Ces chiffres sont intéressants en soi notamment pour déterminer si une analyse est dans la normale ou pas. Mais ils peuvent aussi amener quelques éléments de réflexion sur leur signification :
Paramètres / espèces |
Cheval (valeurs normales) |
Âne (moyenne sur 32 ânes) |
Urée (g/L) |
0.104-0.25 |
0.36 |
Créatinine (mg/L) |
8.71-19.8 |
9.9 |
ASAT |
116-287 |
240 |
GGT |
2.7-22 |
31 |
Bilirubine (mg/L) |
3-30 |
1.7 |
Les chiffres sont très intéressants :
-
La bilirubine est basse : elle est produite lors de la mort des globules rouges, cette faible concentration peut être due à la faible quantité de globules rouges et peut-être aussi à une bonne élimination rénale.
-
L'urée est étonnante : dans une autre étude, les valeurs normales indiquées sont équivalentes entre le cheval et l'âne...

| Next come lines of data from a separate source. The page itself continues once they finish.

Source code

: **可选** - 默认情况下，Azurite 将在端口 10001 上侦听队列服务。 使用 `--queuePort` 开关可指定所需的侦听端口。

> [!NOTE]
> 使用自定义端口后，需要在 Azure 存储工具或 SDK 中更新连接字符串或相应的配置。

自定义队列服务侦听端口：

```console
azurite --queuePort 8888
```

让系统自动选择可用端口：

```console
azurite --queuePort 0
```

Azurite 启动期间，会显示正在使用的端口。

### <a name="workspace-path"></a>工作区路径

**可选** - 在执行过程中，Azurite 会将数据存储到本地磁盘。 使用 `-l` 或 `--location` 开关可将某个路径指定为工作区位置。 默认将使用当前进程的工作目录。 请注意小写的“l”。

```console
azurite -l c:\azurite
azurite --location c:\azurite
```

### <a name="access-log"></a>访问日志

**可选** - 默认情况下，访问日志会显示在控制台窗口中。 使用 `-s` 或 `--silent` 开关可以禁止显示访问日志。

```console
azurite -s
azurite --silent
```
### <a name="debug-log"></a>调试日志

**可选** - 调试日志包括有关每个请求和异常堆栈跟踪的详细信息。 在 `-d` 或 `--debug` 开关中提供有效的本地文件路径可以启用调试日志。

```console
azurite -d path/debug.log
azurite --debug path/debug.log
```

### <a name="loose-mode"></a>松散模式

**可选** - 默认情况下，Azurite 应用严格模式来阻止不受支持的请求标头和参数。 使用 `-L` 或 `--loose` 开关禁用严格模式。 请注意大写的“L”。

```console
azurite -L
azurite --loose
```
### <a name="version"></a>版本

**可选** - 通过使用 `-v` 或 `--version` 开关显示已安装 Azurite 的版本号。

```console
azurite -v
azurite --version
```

Or, l'urée entre dans le cycle de l'azote. Elle augmente avec la quantité d'azote ingérée. Une partie de l'urée présente dans le sang est « excrétée » dans le tube digestif où elle est utilisée par les micro-organismes pour la synthèse de leurs propres protéines. Le cheval récupérera ensuite une partie de ces protéines pour lui.
Ce recyclage de l'urée est donc un mécanisme d'épargne qui permet à l'animal de mieux tirer partie de l'azote alimentaire lorsque la ration est pauvre.

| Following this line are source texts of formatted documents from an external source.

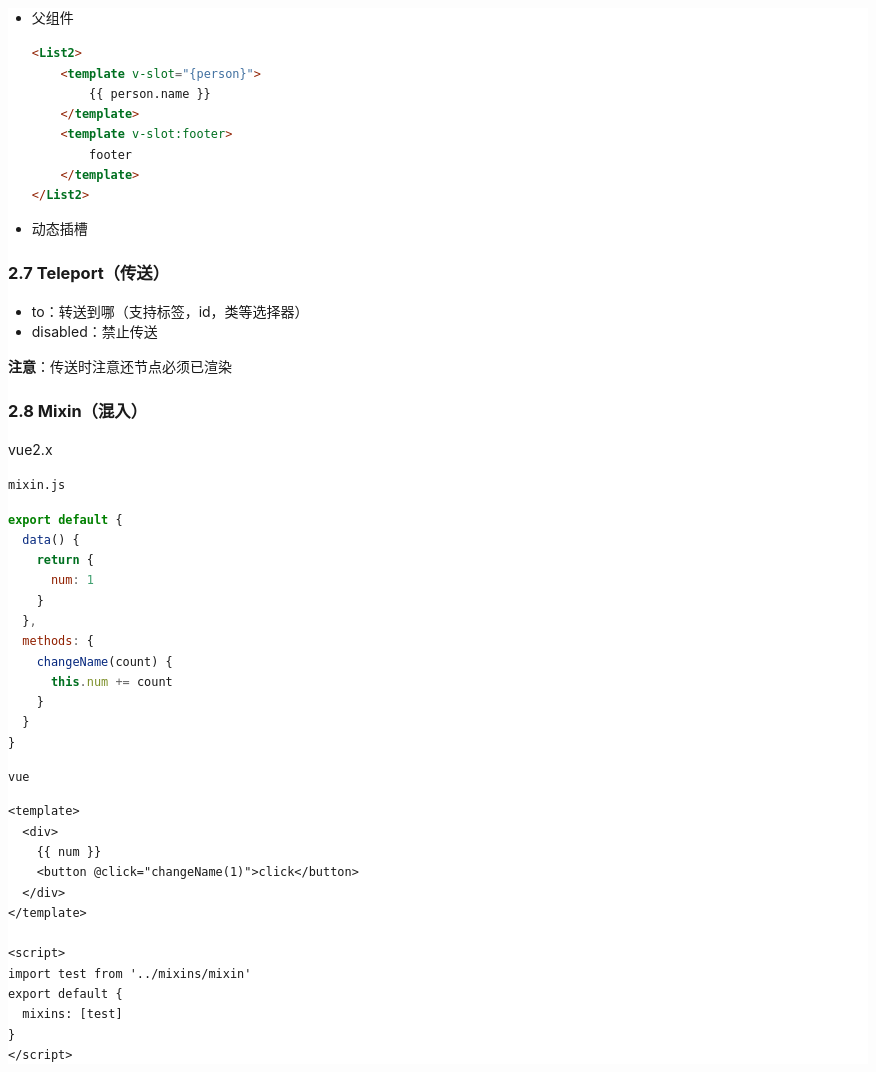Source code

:   - 父组件

    ```html
    <List2>
        <template v-slot="{person}">
            {{ person.name }}
        </template>
        <template v-slot:footer>
            footer
        </template>
    </List2>
    ```

- 动态插槽

### 2.7 Teleport（传送）

- to：转送到哪（支持标签，id，类等选择器）
- disabled：禁止传送

**注意**：传送时注意还节点必须已渲染

### 2.8 Mixin（混入）

vue2.x

`mixin.js`

```js
export default {
  data() {
    return {
      num: 1
    }
  },
  methods: {
    changeName(count) {
      this.num += count
    }
  }
}
```

`vue`

```vue
<template>
  <div>
    {{ num }}
    <button @click="changeName(1)">click</button>
  </div>
</template>

<script>
import test from '../mixins/mixin'
export default {
  mixins: [test]
}
</script>
```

L'âne est un animal économe qui utilise au mieux sa ration. Il suffit que les animaux de l'étude présentée aient reçu une alimentation riche en azote (par exemple, qu'ils soient dans un bon pâturage avec de l'herbe jeune) pour que la teneur en urée de leur sang monte dans des proportions notables.
Ces animaux étaient « cliniquement sains », il semble donc que cette teneur sanguine élevée en urée ne les gênait pas, surtout s'il s'agit d'une durée limitée. Par contre, si l'alimentation riche se maintient ou pire si elle devient encore un peu plus riche, on pourrait arriver plus facilement que chez le cheval à des toxicités.
-
L'ASAT et le GGT sont deux enzymes du foie. Pour l'ASAT, l'âne est en moyenne dans la fourchette haute par rapport au cheval. Par contre, pour GGT, la moyenne des ânes est totalement en dehors de la normale des chevaux. Cela peut signifier soit qu'il y a plus d'enzyme, soit qu'elle est plus active chez l'âne.
En médecine humaine, l'augmentation de ces enzymes est signe d'alcoolisme chronique. Or comme on suppose que les ânes ne se sifflent pas du pastis en douce, on peut supposer que l'activité du foie doit être plus importante chez l'âne. Ce point serait néanmoins à vérifier.
Ces différences métaboliques pourraient expliquer des réactions très différentes à certains médicaments entre l'âne et le cheval.